Inspection of an 1807 Cannon from Wreck

3D Scanners scan & inspect a cannon dated 1807 using PolyWorks

The cannons were recovered from a shipwreck near Dover by David Knight who operates his boat out of Dover for commercial diving and survey support. David is also a keen amateur marine archaeologist. As part of his work he is preparing a paper on the cannon and the advantages of 3D scanning.

The Aim

3D Scanners were asked to scan and produce a report on one of the eight identical bronze cannons. Archaeologists still often use hand drawing to record artefacts and David Knight wanted to explore the advantages of modern scanning techniques and demonstrate the advantages of this method using inspection software to create a visual report.


The cannons date from 1807. This was a period when England and France were at war, there were battles at sea with the French navy and privateers of both nations were very active.

────────────────────

## TASK SET
(1) Translate this sentence from the text on the 1807 cannon inspection into Spanish: "David is also a keen amateur marine archaeologist."
(2) Repeat the part of the text on the 1807 cannon inspection starting at "The cannons were" and ending at "of 3D scanning.", word for word.

Collected data entries:
────────────────────

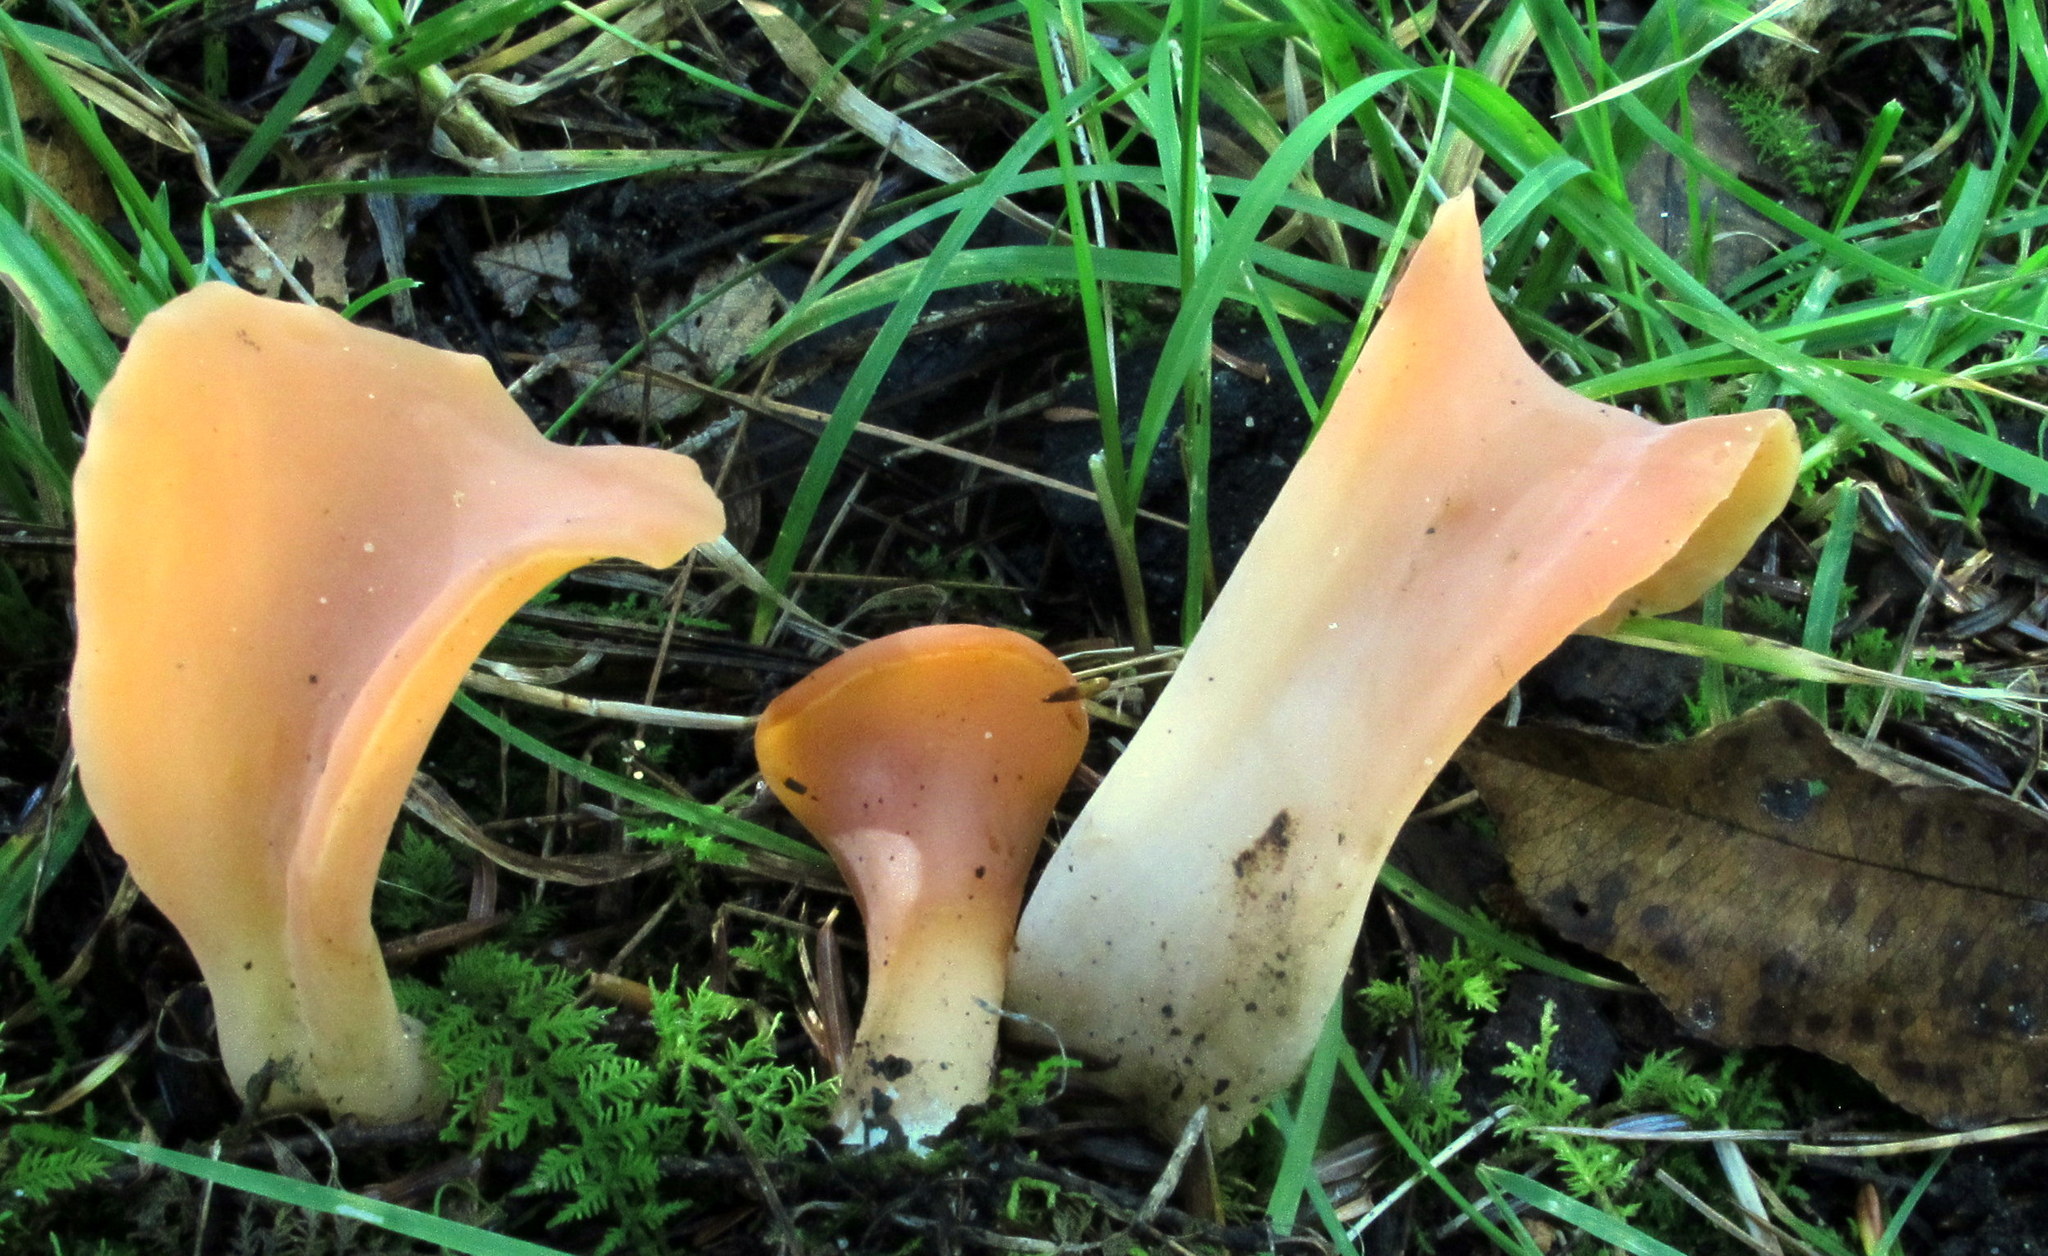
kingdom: Fungi
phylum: Basidiomycota
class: Agaricomycetes
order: Auriculariales
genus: Guepinia
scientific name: Guepinia helvelloides
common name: Salmon salad
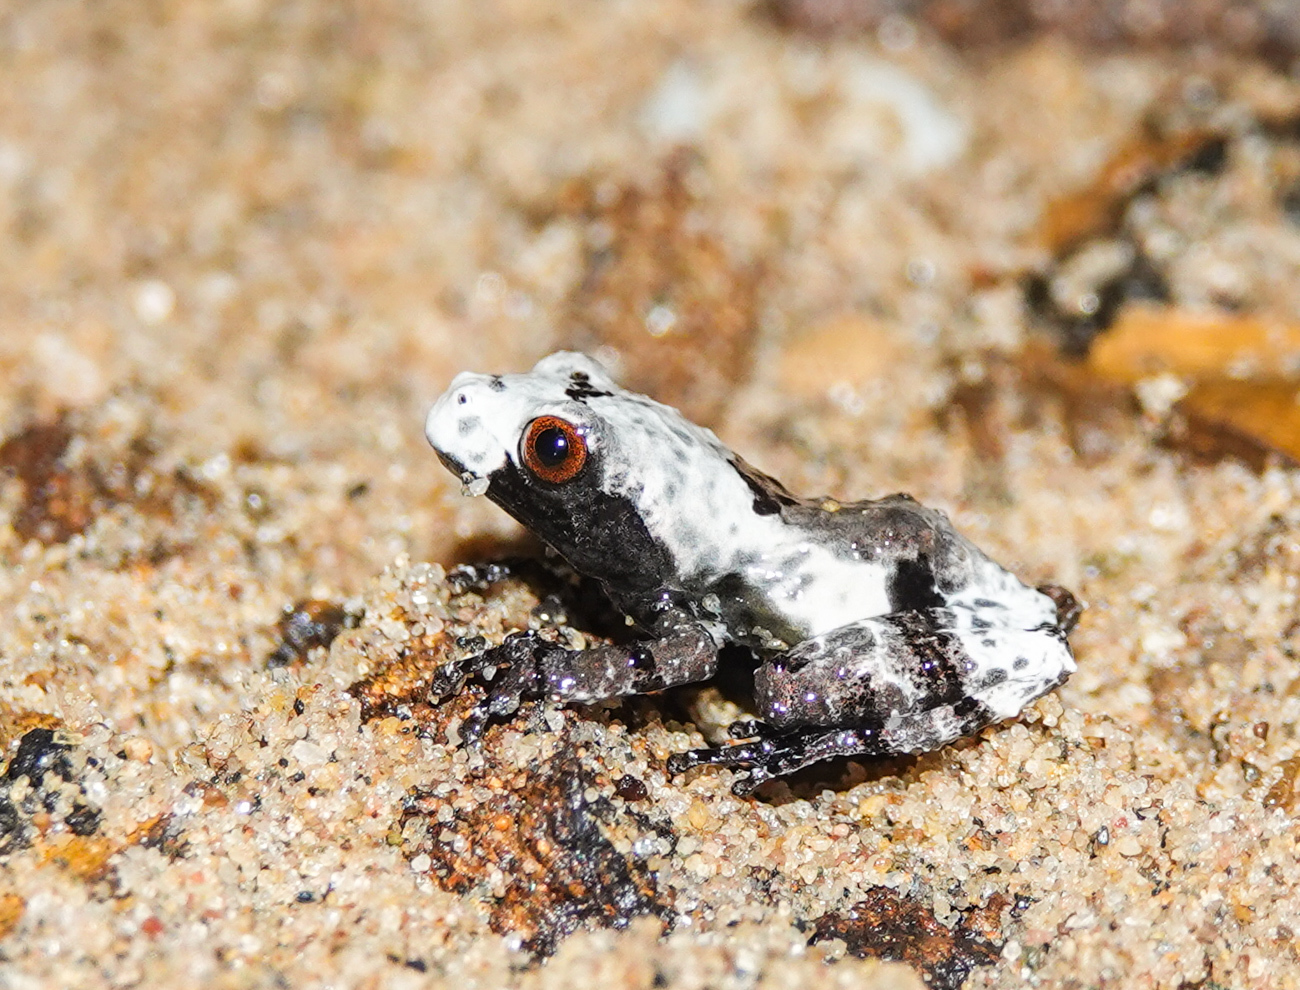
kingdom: Animalia
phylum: Chordata
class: Amphibia
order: Anura
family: Rhacophoridae
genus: Theloderma
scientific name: Theloderma baibungense
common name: Baibung small treefrog
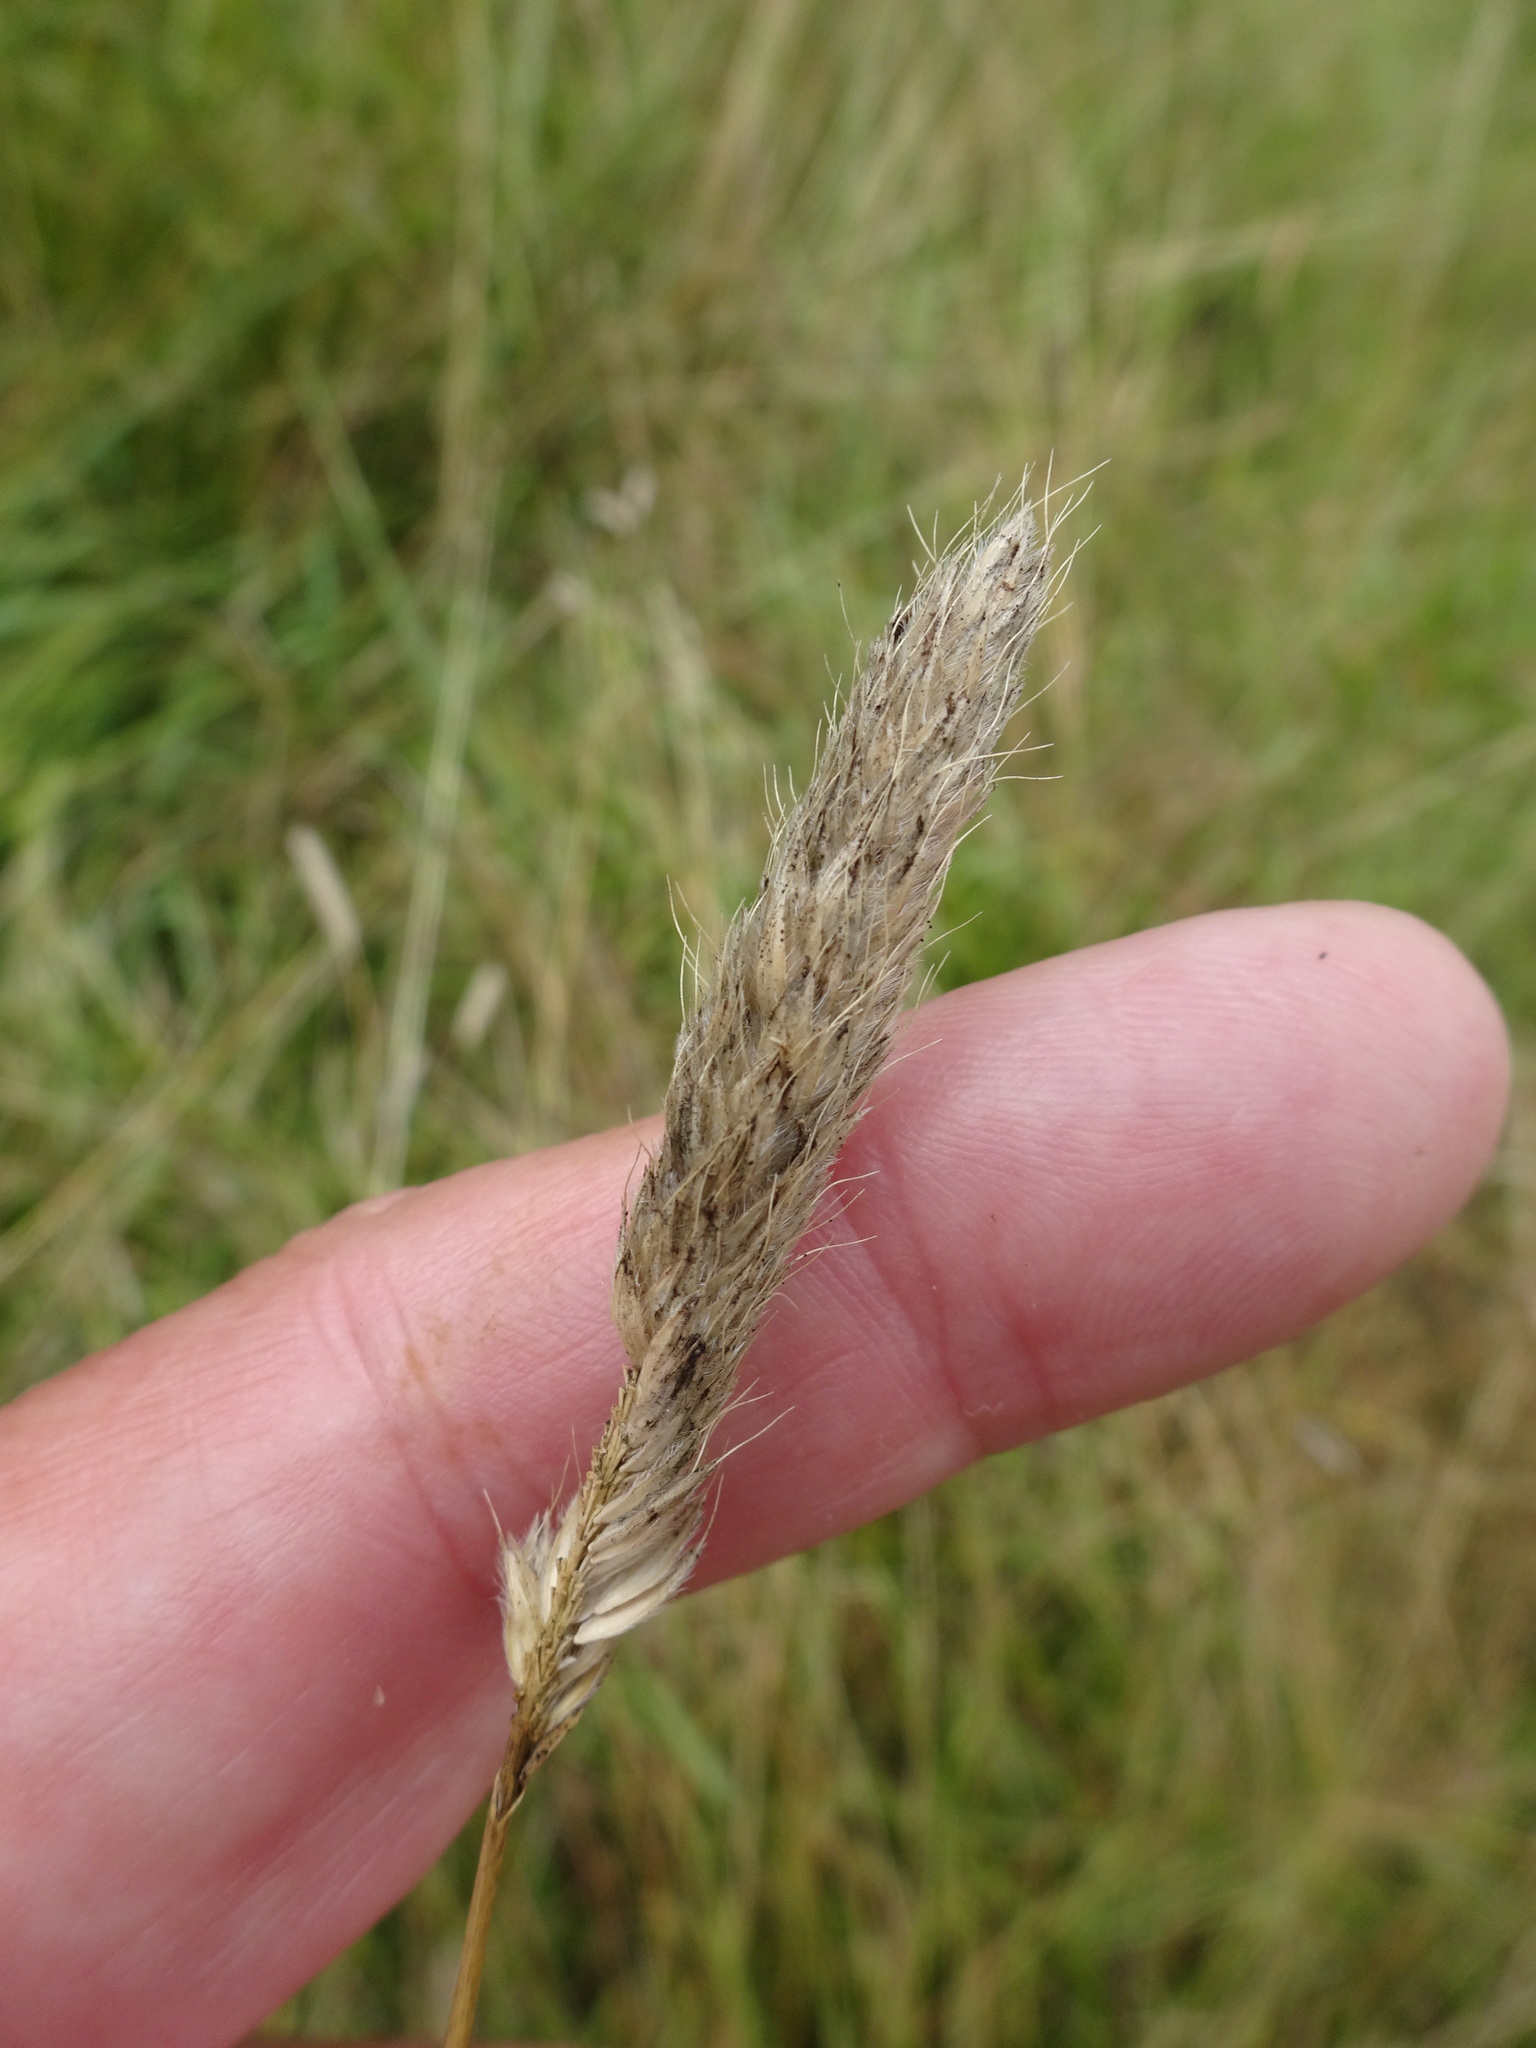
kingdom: Plantae
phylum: Tracheophyta
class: Liliopsida
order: Poales
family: Poaceae
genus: Alopecurus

────────────────────

## COMPLETED EXERCISE
(1) David también es un entusiasta arqueólogo marino aficionado.

(2)
The cannons were recovered from a shipwreck near Dover by David Knight who operates his boat out of Dover for commercial diving and survey support. David is also a keen amateur marine archaeologist. As part of his work he is preparing a paper on the cannon and the advantages of 3D scanning.